Given request:
Answer these questions from the products liability passage:
1. To which negligence-law concept is the malfunction doctrine compared?
2. What must a plaintiff identify to prove a case based on a design defect?
3. What do manufacturing defect cases focus on?

Selected passage:
______________________________

In some instances, a plaintiff can rely on the “malfunction doctrine” to prove causation. Under this doctrine, if the circumstances of an accident indicate that a defect caused the accident, and the plaintiff can produce evidence that removes other possible causes, then the plaintiff can prove causation even if the product is damaged or destroyed. This doctrine is similar in application to res ipsa loquitur in the law of negligence.

Design Defect:

A defect in a products liability suit may be based on the product’s design. The Restatement (Third) provides that a design defect occurs “when the fore-seeable risks of harm posed by the product could have been reduced or avoided by the adoption of a reasonable alternative design by the seller or other distributor, or a predecessor in the commercial chain of distribution, and the omission of the alternative design renders the product not reasonably safe.”

Cases involving design defects generally focus on the manufacturer’s decisions in making a product, especially with respect to decisions regarding a product’s safety. Unlike manufacturing defect cases, which focus on errors that a manufacturer made while actually making the product, design defect cases focus on the manufacturer’s plans in producing the product.

Modern legal systems employ a cost-benefit analysis in resolving design defect cases, as captured in the Restatement (Third). A plaintiff must identify an alternative design that could have made a product safer in order to prove a case based on a design defect. If a plaintiff can demonstrate that a practicable alternative to the design employed by the manufacturer could have prevented the plaintiff’s harm, then the court will determine whether the alternative was cost-efficient.

______________________________

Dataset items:
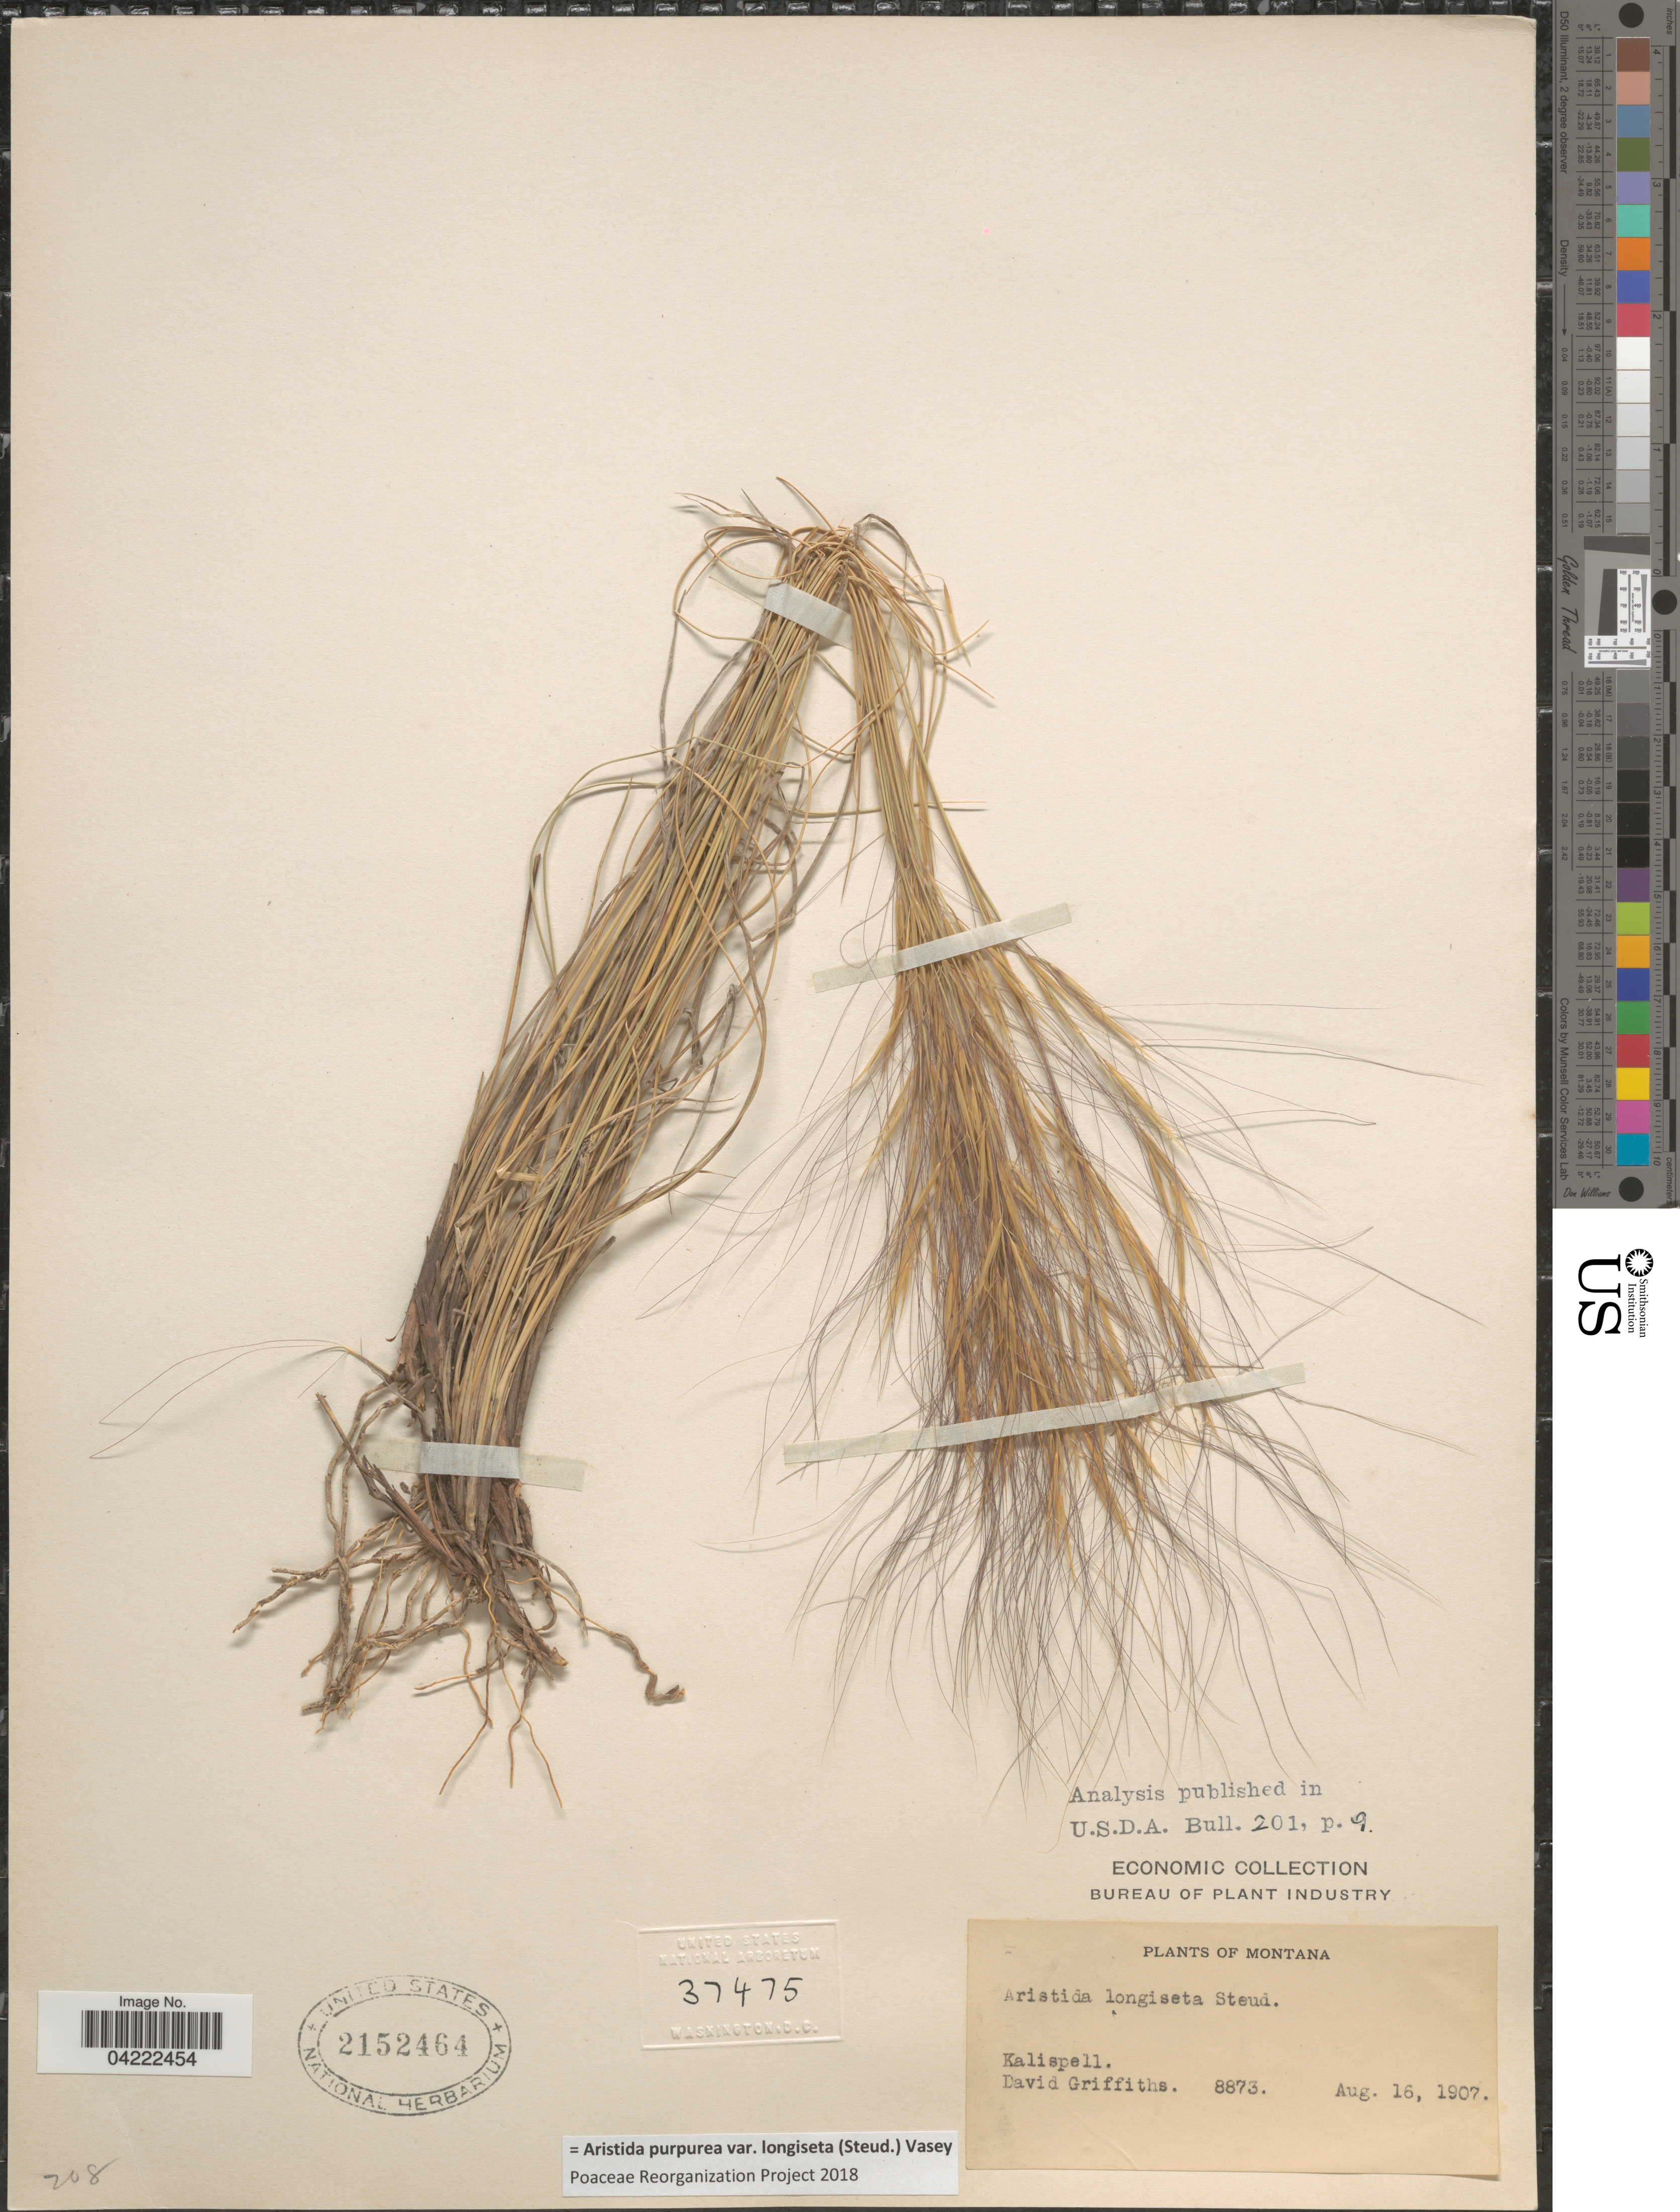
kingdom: Plantae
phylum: Tracheophyta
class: Liliopsida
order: Poales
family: Poaceae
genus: Aristida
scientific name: Aristida purpurea var. longiseta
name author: (Steud.) Vasey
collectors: D. Griffiths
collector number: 8873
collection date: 1907-08-16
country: United States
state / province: Montana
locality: Kalispell.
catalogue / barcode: US 2152464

______________________________

Result of this task:
1. Res ipsa loquitur.
2. An alternative design that could have made the product safer.
3. Errors that a manufacturer made while actually making the product.